### Brano da leggere
○ ○ ○ ○ ○ ○ ○

Numeri che non possono sorprendere visto che proprio sui gettonisti forniti dalle cooperative per fronteggiare la carenza di organici negli ospedali, negli ultimi anni le Regioni attraverso le Asl hanno subito e continuano a subire pensatissimi salassi. Costi esorbitanti che paradossalmente, nei bilanci delle aziende sanitarie non gravano sul capitolo del personale, bensì su quello dei beni e servizi, ma alla fine la cassa è la stessa e a svuotarla con questi numeri ci vuole poco. 

Le stesse restrizioni imposte, a più riprese dal ministro Orazio Schillaci, sull’impiego dei medici delle cooperative, tra una deroga e un’eccezione hanno fino ad oggi prodotto assai poco rispetto ai propositi. Ciò è dovuto, in gran parte, proprio alle più alte retribuzioni a fronte di turni meno pesanti che hanno provocato, negli ultimi anni, una fuga ancora in corso di un gran numero di professionisti dal pubblico verso il privato, in moltissimi casi proprio verso le cooperative e le società di servizi. 

Che gli stipendi dei medici in Italia siano inferiori a gran parte del resto dell’Europa è noto, ma il recente Rapporto Fnomceo-Censis, lo sottolinea insieme agli altri dati, i quali portano il presidente della Federazione degli Ordini dei medici Filippo Anelli a indicare la necessità di “un cambio di modello che definisca prima gli obiettivi i salute e gli strumenti per poi individuare le risorse necessarie” e non viceversa come accade ancora oggi.

Dal rapporto emerge come in Italia ci siano 410 medici ogni 100mila abitanti, che scendono a 390 nei Paesi Bassi e a 318 in Francia, ma se nel nostro Paese i professionisti non sono in numero minore rispetto ad altre nazioni europee ben diversi sono gli stipendi e, quindi, l’attrattività del sistema sanitario pubblico. Proprio nei Paesi Bassi le remunerazioni superano di due terzi quelle italiane, così come in Germania. E questa è una delle ragioni, insieme a altre legate ai ritmi e agli ambienti di lavoro, che sta generando ormai a tempo una fuga dal servizio pubblico che pare irrefrenabile. Nel suo rapporto Fnomceo parla dell’aziendalizzazione della sanità italiana come dell’origine “di una prolungata e autolesionistica politica di contenimento della spesa per il personale sanitario con un marcato disinvestimento nei medici, negli infermieri e in altri operatori”. 

Nello stesso documento si sostiene che “ogni obiettivo, a cominciare dalla riduzione delle liste d’attesa, è subordinato a quello di rendere il servizio sanitario un contesto particolarmente attraente per i nostri medici, a partire dai giovani”. In effetti scorrendo i dati del rapporto inerenti la percentuale relativa alla riduzione dei medici nel pubblico registrata tra il 2012 e il 2022 il quadro che emerge è tra lo sconsolante e l’allarmante. In Piemonte il segno meno sta davanti al 7, peggiore sia pure solo per un decimale rispetto alla Campania, ma distante dal meno 1 del Veneto senza guardare ai numeri positivi che si registrano invece in Emilia-Romagna (+9%), Toscana (+6,3) e Lombardia (+4,2). 

Mentre sempre più medici lasciano il posto nel pubblico e pochi si presentano ai concorsi indetti per colmane queste carenze, è ancora il rapporto Fnomceo a dare voce agli italiani con un sondaggio che rivela come l’85% degli intervistati ritenga più giusto e rendere maggiormente attrattiva la professione nel pubblico per i medici italiani, anziché ricorrere a sanitari da altri Paesi. Altrettanto alta la percentuale di italiani (84,5%) che ritiene indebolisca la sanità l’avere troppi medici con contratti temporanei. Un’opinione che trova riscontro nella previsione di Francesco Maietta, responsabile welfare del Ce nsis. “Se non saranno create le condizioni per un’espansione del numero di medici convinti che vale la pena i lavorare in modo permanente per il servizio sanitario pubblico  sostiene Maietta -– non ci sarà una sanità efficiente per tutti”.

○ ○ ○ ○ ○ ○ ○

### Consegna
Trascrivi dal brano sui medici e la sanità pubblica il passo compreso tra "Che gli stipendi" e "accade ancora oggi.", estremi inclusi.

○ ○ ○ ○ ○ ○ ○

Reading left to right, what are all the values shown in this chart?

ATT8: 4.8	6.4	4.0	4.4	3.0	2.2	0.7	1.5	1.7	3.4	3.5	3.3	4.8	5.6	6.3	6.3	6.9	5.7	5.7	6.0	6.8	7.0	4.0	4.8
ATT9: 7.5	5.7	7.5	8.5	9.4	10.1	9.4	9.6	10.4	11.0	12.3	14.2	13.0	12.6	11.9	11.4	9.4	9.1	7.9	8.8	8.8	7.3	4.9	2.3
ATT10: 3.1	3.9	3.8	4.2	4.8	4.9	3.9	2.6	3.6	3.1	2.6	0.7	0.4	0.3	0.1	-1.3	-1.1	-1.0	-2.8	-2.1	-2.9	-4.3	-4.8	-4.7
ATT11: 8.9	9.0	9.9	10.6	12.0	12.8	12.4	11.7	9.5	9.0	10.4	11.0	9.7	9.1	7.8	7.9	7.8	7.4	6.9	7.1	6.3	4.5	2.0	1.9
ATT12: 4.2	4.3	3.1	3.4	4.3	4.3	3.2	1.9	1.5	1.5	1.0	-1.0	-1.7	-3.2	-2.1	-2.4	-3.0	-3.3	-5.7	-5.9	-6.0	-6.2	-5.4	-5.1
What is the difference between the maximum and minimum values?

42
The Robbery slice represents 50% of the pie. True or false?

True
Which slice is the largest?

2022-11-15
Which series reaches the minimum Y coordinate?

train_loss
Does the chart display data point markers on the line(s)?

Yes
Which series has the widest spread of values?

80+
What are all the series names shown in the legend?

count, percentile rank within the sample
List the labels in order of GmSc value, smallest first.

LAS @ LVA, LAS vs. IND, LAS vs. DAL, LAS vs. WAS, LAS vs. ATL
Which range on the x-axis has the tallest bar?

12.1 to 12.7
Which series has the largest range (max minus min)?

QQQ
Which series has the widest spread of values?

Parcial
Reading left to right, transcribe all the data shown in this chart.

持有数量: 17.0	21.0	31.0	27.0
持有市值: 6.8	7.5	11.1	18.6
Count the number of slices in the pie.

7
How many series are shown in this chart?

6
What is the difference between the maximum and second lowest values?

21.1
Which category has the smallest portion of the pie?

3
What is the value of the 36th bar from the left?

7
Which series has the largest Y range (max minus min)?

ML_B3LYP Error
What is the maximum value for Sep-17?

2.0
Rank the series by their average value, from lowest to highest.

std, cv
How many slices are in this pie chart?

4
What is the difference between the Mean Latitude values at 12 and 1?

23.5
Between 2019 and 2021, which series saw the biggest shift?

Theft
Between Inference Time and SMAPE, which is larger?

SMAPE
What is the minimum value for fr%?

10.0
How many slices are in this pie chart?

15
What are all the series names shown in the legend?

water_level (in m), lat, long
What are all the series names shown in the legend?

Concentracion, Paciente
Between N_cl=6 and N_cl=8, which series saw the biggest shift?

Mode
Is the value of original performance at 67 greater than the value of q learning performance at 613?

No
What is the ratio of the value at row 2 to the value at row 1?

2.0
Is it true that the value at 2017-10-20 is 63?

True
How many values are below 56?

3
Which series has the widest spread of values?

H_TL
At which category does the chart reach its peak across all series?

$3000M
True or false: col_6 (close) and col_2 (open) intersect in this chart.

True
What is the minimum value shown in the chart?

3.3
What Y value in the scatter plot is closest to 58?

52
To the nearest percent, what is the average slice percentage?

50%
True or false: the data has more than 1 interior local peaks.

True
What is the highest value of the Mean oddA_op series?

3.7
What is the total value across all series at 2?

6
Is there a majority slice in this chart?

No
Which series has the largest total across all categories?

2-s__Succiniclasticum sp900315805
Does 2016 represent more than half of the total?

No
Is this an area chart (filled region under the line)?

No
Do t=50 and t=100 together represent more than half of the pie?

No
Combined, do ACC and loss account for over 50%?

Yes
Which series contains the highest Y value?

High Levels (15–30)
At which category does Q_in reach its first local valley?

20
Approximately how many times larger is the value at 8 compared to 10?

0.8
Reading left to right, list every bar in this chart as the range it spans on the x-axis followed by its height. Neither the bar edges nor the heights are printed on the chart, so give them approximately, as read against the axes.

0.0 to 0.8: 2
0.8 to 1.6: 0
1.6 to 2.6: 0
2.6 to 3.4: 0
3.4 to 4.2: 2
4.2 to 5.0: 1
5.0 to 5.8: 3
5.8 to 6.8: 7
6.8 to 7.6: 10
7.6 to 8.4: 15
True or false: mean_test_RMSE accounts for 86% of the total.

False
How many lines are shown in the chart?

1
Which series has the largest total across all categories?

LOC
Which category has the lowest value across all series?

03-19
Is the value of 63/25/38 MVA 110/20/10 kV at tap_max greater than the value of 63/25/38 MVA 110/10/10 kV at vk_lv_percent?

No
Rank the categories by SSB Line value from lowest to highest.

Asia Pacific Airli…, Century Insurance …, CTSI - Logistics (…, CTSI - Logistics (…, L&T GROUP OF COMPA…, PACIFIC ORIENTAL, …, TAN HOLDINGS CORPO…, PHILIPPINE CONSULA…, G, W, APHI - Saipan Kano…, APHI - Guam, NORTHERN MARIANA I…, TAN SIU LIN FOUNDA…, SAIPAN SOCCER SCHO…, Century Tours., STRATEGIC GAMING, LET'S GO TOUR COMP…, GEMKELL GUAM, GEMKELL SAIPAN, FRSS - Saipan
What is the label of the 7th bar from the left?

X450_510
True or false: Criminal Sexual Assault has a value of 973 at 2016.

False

○ ○ ○ ○ ○ ○ ○

### Risultato
Che gli stipendi dei medici in Italia siano inferiori a gran parte del resto dell’Europa è noto, ma il recente Rapporto Fnomceo-Censis, lo sottolinea insieme agli altri dati, i quali portano il presidente della Federazione degli Ordini dei medici Filippo Anelli a indicare la necessità di “un cambio di modello che definisca prima gli obiettivi i salute e gli strumenti per poi individuare le risorse necessarie” e non viceversa come accade ancora oggi.